Suppose we are to understand $a/b$ and $\gcd(b,10) = c$, so $b = c \cdot d$ with $\gcd(d,10) = 1$. We want $$ \frac{a}{b} = \frac{\text{something}}{c} + \frac{\text{another something}}{d} \text{.} $$ The second fraction will tell us about the repetend and the first fraction will tell us about the modification of the leading digits of the repetend to make the transient initial segment. We use the extended Euclidean algorithm to find the unknown numerators.

Let's do another example to see how to find the two numerators. Let's look at $1/175$. We want to find $e$ and $f$ such that $$ \frac{1}{175} = \frac{e}{7} + \frac{f}{25} \text{.} $$ Clearing denominators, $$ 1 = 25e + 7f $$ Using the extended Euclidean algorithm, we find that $\gcd(25,7) = 1$ (which we already know is true, by construction) and also $2 \cdot 25 + (-7) \cdot 7 = 1$. So, $e = 2$ and $f = -7$ work. We find out \begin{align*} \frac{1}{175} &= \frac{2}{7} - \frac{7}{25} \\ &= 0.\overline{285714} - 0.28 \\ &= 0.00\overline{571428} \text{.} \end{align*}

Notice that our construction shows that, in some sense, we should think of the repetend of $1/175$ to be $285714$, with the transient initial segment being altered to suppress the first two digits, rather than thinking of the repetend starting on the third decimal digit.

Answer 2

The digits $n_1\dots n_2-1$ of $\frac1m$ form a repeating block when $10^{n_1-1}\equiv10^{n_2-1}\pmod{m}$. Note that if $(10,m)=1$, and $10^{n_1-1}\equiv10^{n_2-1}\pmod{m}$, then $10^0\equiv10^{n_2-n_1}\pmod{m}$. That means that digits $1\dots(n_2-n_1)$ form a repeating block.

Answer 3

Bear in mind:

$m_1 = 10$ and $10=d_1*n + r_1; 0\le r_1 < n$ and $d_1$ is the first digit.

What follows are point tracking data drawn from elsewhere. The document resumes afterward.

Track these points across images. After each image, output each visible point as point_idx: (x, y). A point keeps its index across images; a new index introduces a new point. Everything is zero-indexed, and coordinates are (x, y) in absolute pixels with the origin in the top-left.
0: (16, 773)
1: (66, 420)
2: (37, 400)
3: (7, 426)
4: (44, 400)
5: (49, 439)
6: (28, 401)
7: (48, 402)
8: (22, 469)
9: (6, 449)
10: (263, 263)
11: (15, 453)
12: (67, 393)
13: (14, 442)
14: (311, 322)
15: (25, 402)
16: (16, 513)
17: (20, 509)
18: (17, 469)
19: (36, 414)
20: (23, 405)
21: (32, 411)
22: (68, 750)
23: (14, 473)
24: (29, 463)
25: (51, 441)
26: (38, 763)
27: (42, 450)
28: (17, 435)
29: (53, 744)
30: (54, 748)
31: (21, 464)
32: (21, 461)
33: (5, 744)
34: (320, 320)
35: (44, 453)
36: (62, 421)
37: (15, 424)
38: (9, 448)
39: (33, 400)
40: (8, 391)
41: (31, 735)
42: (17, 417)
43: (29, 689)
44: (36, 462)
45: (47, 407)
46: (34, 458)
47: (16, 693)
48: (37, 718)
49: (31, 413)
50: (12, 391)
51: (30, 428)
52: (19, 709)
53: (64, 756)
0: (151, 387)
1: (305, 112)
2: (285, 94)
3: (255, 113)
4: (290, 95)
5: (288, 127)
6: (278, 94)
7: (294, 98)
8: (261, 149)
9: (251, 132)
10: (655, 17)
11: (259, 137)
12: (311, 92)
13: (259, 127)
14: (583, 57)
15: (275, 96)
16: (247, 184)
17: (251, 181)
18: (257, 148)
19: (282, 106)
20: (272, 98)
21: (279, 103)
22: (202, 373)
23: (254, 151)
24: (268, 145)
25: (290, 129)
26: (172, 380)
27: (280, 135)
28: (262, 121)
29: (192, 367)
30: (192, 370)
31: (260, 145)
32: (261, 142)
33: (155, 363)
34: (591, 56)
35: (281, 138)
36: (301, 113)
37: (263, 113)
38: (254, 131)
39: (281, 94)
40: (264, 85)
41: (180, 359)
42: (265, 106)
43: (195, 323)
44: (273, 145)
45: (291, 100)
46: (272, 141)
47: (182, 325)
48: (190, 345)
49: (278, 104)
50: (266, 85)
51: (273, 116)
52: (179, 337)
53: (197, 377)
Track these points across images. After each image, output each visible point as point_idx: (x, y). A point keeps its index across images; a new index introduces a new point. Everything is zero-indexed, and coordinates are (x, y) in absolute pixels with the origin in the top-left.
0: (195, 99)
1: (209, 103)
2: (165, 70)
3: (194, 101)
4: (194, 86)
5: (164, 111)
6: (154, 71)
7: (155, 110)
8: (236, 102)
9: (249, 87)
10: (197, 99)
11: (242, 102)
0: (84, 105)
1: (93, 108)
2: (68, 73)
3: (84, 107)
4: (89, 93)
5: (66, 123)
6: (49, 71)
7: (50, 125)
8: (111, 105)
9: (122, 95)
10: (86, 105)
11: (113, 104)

$m_2 = 10*r_1$ and $m_2 = d_2*n + r_2; 0\le r_2 < n$ and $d_2$ is the second digit.

And so on.

$m_{k+1} = 10r_k$ and $m_{k+1}=d_{k+1}*n +r_{k+1};0\le r_{k+1} < n$ and $d_k$ is the $k$th digit.

And as $n$ and $10$ are relatively prime we never have $r_{k+1}=0$ and as there are only $n$ possible $r_k$ we must get a repetition and once we do we get an infinite loop.

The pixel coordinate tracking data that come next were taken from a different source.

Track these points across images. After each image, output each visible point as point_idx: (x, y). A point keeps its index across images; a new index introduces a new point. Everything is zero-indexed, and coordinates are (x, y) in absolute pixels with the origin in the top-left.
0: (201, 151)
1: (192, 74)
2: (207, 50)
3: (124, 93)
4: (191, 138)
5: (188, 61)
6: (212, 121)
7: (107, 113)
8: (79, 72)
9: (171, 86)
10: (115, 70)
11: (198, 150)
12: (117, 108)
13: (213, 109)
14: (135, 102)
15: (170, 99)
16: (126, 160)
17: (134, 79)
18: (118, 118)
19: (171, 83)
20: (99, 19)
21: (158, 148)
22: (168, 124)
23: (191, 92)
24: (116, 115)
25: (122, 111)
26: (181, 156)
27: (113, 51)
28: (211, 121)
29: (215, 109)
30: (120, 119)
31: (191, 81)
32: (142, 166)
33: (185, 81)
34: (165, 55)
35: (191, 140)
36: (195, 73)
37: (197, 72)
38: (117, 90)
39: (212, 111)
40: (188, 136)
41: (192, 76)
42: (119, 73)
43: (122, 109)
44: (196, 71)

But suppose we get a case where $r_k = r_v$ (and thus $m_{k+1}=10r_k = m_{n+1}=10r_v$ and $m_{k+1} = 10d_{k+1} + r_{k+1}= m_{v+1}=10d_{m+1} + r_{v+1}\implies d_{k+1}=d_{v+1}; r_{k+1}=r_{v+1}$ and so on...)

Does this mean that $m_k = 10*r_{k-1} = d_k*n + r_k$ and $m_v = 10*r_{v-1}= d_v*n + r_v = d_v*n + r_k$ implies $d_k = d_v$ and so $r_{k-1} = r_{v-1}$?

The answer is yes.

If $d_k \ne d_v$ but $r_k = r_v$ then $10r_{k-1} = d_k*n + d_k$ and $10r_{v-1} = d_v*n + d_v$ the $10r_{k-1}-10r_{v-1} = 10(r_{k-1}-r_{v-1}) = n*(d_k-d_v)$.

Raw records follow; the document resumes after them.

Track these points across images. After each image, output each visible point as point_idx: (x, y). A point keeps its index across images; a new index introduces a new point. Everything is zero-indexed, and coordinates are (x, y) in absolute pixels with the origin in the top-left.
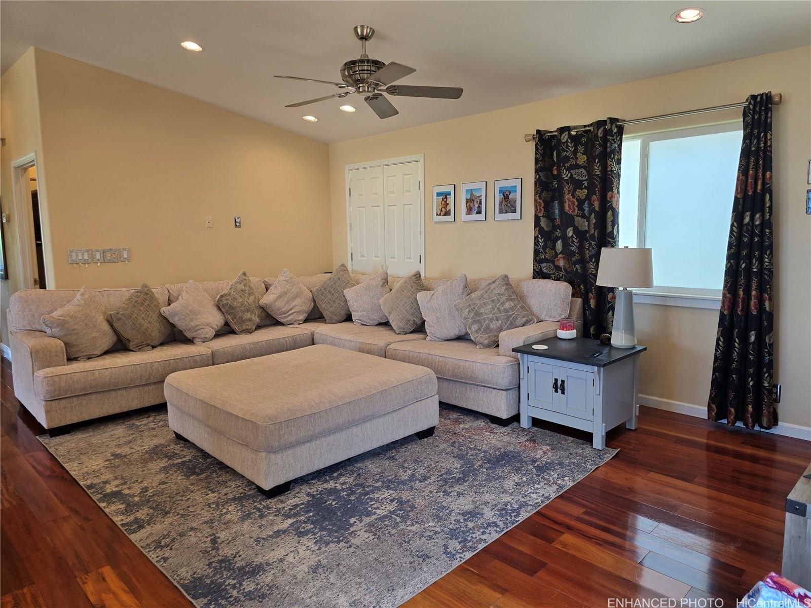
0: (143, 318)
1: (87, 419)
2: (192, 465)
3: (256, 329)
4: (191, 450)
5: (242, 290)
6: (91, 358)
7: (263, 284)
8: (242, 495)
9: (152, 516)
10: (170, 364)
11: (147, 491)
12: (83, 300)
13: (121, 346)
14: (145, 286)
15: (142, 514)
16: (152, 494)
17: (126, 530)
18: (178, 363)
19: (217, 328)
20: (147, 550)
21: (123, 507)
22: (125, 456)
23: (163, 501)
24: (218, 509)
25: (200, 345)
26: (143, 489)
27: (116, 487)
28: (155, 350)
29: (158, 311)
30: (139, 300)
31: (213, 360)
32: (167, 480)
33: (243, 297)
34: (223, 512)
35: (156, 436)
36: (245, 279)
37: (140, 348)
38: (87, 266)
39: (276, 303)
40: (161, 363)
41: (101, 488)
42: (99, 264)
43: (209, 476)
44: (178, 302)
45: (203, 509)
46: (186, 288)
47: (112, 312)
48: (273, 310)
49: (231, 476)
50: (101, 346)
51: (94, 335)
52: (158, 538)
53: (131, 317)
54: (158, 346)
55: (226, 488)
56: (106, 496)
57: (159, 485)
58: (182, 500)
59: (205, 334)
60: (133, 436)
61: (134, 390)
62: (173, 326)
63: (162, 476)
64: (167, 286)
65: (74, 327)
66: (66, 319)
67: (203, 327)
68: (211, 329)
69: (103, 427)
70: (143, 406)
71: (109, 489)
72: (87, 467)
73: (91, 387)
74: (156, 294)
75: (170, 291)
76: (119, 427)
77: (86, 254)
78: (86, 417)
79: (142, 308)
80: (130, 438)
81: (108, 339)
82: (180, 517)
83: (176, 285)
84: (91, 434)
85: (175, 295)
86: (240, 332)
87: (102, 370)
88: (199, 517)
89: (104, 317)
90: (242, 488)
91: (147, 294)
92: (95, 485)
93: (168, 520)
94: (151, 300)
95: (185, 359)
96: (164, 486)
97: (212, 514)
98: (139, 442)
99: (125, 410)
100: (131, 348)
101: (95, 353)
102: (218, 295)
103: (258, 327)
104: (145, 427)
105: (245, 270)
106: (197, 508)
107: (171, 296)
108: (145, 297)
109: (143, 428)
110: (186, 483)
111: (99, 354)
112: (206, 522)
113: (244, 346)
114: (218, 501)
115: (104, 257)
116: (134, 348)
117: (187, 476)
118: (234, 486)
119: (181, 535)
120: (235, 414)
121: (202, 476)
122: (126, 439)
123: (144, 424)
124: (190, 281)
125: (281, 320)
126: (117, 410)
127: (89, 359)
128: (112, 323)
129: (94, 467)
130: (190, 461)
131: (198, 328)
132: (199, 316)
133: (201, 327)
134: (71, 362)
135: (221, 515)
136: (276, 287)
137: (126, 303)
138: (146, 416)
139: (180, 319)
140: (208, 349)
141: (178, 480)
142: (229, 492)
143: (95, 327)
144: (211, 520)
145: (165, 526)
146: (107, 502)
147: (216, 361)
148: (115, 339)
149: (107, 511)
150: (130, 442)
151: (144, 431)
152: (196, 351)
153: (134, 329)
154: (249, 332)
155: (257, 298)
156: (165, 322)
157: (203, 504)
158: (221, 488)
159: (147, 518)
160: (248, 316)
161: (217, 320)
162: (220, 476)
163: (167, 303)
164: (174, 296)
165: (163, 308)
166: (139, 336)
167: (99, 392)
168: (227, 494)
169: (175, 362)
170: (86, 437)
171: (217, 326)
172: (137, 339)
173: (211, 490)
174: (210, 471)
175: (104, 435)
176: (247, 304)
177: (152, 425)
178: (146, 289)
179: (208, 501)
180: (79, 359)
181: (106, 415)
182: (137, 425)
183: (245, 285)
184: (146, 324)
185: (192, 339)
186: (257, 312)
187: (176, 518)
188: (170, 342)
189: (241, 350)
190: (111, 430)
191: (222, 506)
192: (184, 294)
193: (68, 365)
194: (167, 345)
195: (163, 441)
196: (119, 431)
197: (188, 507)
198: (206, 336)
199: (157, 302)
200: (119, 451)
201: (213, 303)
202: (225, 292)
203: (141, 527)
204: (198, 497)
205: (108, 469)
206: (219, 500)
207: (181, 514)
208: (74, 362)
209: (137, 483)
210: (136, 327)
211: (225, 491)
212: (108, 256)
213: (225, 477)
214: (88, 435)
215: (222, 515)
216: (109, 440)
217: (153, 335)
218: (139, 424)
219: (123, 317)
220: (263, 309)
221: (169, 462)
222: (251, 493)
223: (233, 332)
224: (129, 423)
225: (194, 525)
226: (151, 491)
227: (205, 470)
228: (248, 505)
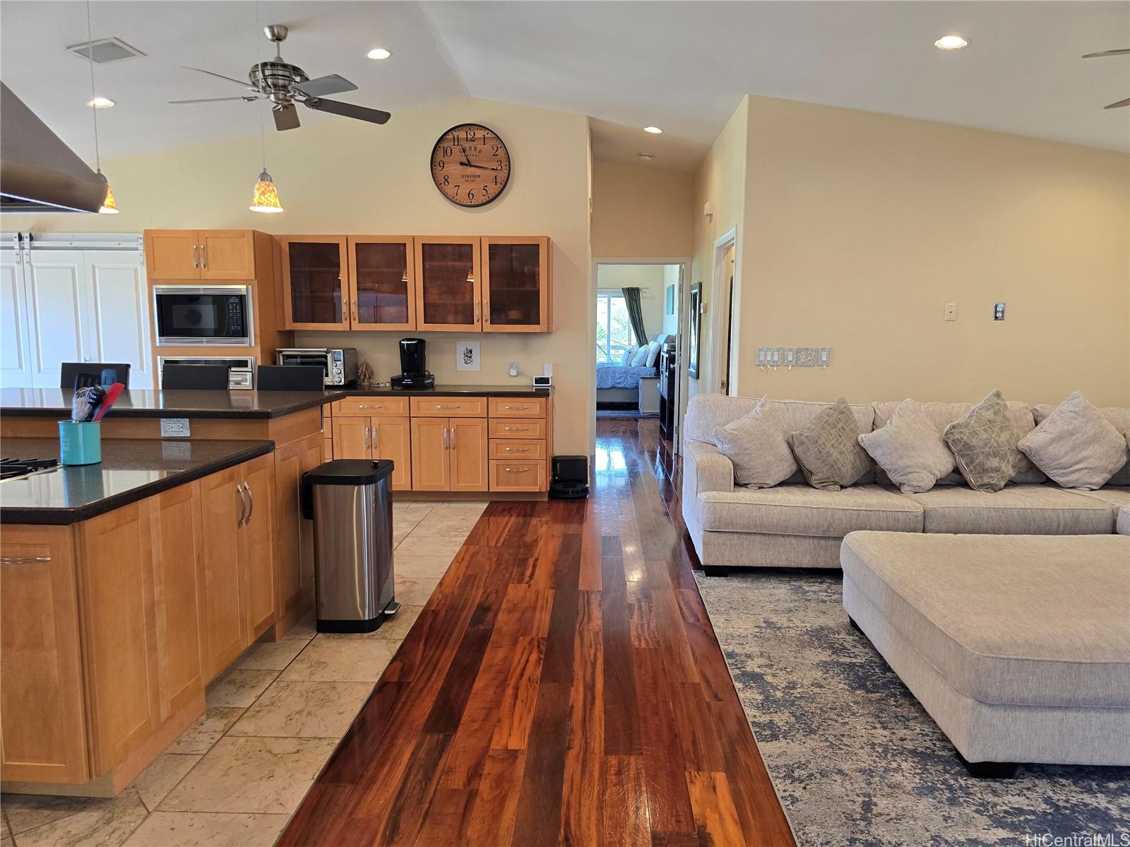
0: (833, 446)
1: (747, 564)
2: (863, 673)
3: (1006, 486)
4: (867, 650)
5: (989, 421)
6: (763, 488)
7: (1031, 414)
8: (928, 751)
9: (792, 727)
10: (858, 516)
11: (794, 688)
12: (762, 412)
13: (800, 478)
14: (842, 401)
15: (781, 718)
16: (799, 695)
17: (756, 732)
18: (870, 517)
19: (939, 475)
20: (774, 774)
21: (760, 697)
22: (780, 628)
23: (811, 711)
24: (885, 758)
25: (909, 497)
26: (791, 683)
27: (759, 667)
28: (844, 491)
29: (854, 438)
30: (832, 420)
31: (924, 525)
32: (823, 683)
33: (990, 431)
34: (891, 766)
35: (824, 613)
36: (998, 404)
37: (824, 485)
38: (775, 369)
39: (1050, 448)
40: (847, 512)
41: (742, 662)
42: (790, 367)
43: (883, 699)
44: (884, 428)
45: (862, 748)
46: (900, 408)
47: (794, 433)
48: (1041, 460)
49: (917, 712)
50: (776, 474)
51: (769, 458)
52: (791, 763)
53: (817, 442)
54: (849, 487)
55: (905, 728)
56: (744, 674)
57: (812, 685)
58: (836, 721)
59: (919, 481)
60: (797, 604)
61: (807, 541)
62: (873, 462)
63: (818, 674)
64: (874, 404)
65: (747, 446)
66: (740, 434)
67: (917, 470)
68: (929, 474)
69: (764, 580)
70: (816, 566)
71: (751, 666)
72: (734, 628)
73: (756, 526)
74: (856, 415)
75: (877, 412)
76: (782, 586)
77: (776, 353)
78: (745, 562)
79: (833, 432)
80: (792, 605)
81: (785, 467)
82: (828, 747)
83: (886, 404)
84: (749, 585)
85: (884, 418)
86: (978, 486)
87: (771, 507)
88: (854, 758)
89: (784, 436)
90: (931, 740)
91: (842, 413)
92: (736, 654)
93: (811, 743)
94: (847, 422)
95: (881, 512)
96: (817, 690)
97: (875, 762)
98: (801, 614)
99: (794, 565)
100: (813, 483)
101: (768, 482)
102: (948, 424)
103: (1011, 484)
104: (814, 596)
105: (1001, 390)
106: (855, 742)
107: (877, 419)
108: (840, 417)
109: (811, 596)
110: (848, 697)
111: (773, 485)
112: (862, 771)
113: (979, 511)
114: (887, 745)
115: (797, 359)
116: (816, 484)
117: (853, 688)
118: (918, 731)
119: (823, 774)
120: (932, 620)
121: (873, 695)
122: (787, 605)
123: (812, 591)
124: (908, 400)
125: (1056, 479)
126: (783, 563)
127: (760, 488)
128: (793, 446)
129: (740, 631)
130: (862, 666)
131: (909, 470)
132: (913, 453)
133: (913, 470)
134: (739, 489)
135: (887, 770)
136: (1053, 422)
137: (813, 422)
138: (819, 580)
139: (883, 454)
140: (918, 505)
141: (838, 689)
142: (909, 737)
143: (772, 449)
144: (870, 769)
145: (804, 750)
146: (744, 683)
147: (928, 526)
148: (794, 468)
149: (741, 695)
150: (790, 611)
151: (812, 601)
152: (900, 504)
153: (819, 459)
154: (994, 488)
155: (1015, 436)
156: (862, 454)
157: (865, 739)
158: (897, 726)
159: (785, 728)
160: (994, 462)
161: (942, 463)
162: (901, 705)
163: (870, 428)
164: (881, 419)
165: (863, 435)
166: (824, 469)
167: (764, 534)
168: (905, 739)
169: (867, 514)
170: (742, 588)
171: (940, 471)
172: (822, 472)
173: (881, 723)
174: (887, 692)
175: (762, 591)
176: (995, 444)
177: (823, 595)
178: (842, 406)
179: (872, 739)
180: (748, 486)
181: (769, 565)
182: (804, 589)
183: (995, 414)
184: (835, 455)
185: (898, 485)
186: (1011, 459)
187: (822, 744)
188: (868, 483)
189: (973, 516)
190: (771, 586)
191: (893, 755)
192: (895, 418)
193: (734, 492)
194: (861, 488)
195: (831, 624)
196: (780, 590)
197: (843, 735)
198: (919, 484)
199: (856, 425)
200: (774, 619)
201: (938, 435)
202: (961, 420)
203: (774, 737)
204: (860, 726)
205: (756, 638)
206: (890, 744)
207: (831, 742)
208: (743, 488)
209: (784, 672)
210: (823, 456)
211: (902, 732)
212: (803, 359)
213: (906, 710)
214: (744, 585)
215: (889, 770)
216: (767, 600)
217: (843, 470)
218: (807, 589)
219: (806, 440)
220: (1023, 455)
221: (834, 656)
222: (944, 754)
223: (965, 484)
224: (795, 584)
225: (845, 767)
226: (799, 690)
227: (881, 689)
228: (934, 773)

But $n$ and $10$ are coprime so either $n|r_{k-1}-r_{v-1}$ or $d_k-d_v = 0$ (or both). But $-(n-1) < r_{k-1}-r_{v-1} < n-1$ so if $n|r_{k-1}-r_{v-1}$ then $r_{k-1}-r_{v-1}=0$ and $r_{k-1}=r_{v-1}$ and so $d_k$ and $d_v = 0$.

If id $d_k = d_v$ then ... $10r_{k-1} = 10r_{v-1}= 10d_k + r_k =10d_v + r_v$ and $r_{k-1} = r_{v-1}$.

So, yes $r_{k-1} = r_{v-1}$ and $d_k = d_v$. So by induction no-where can any $d_i$ and $d_{i+(v-k)}$ differ.

And that's that. Just as you must repeat, nothing different can appear before the "repetend".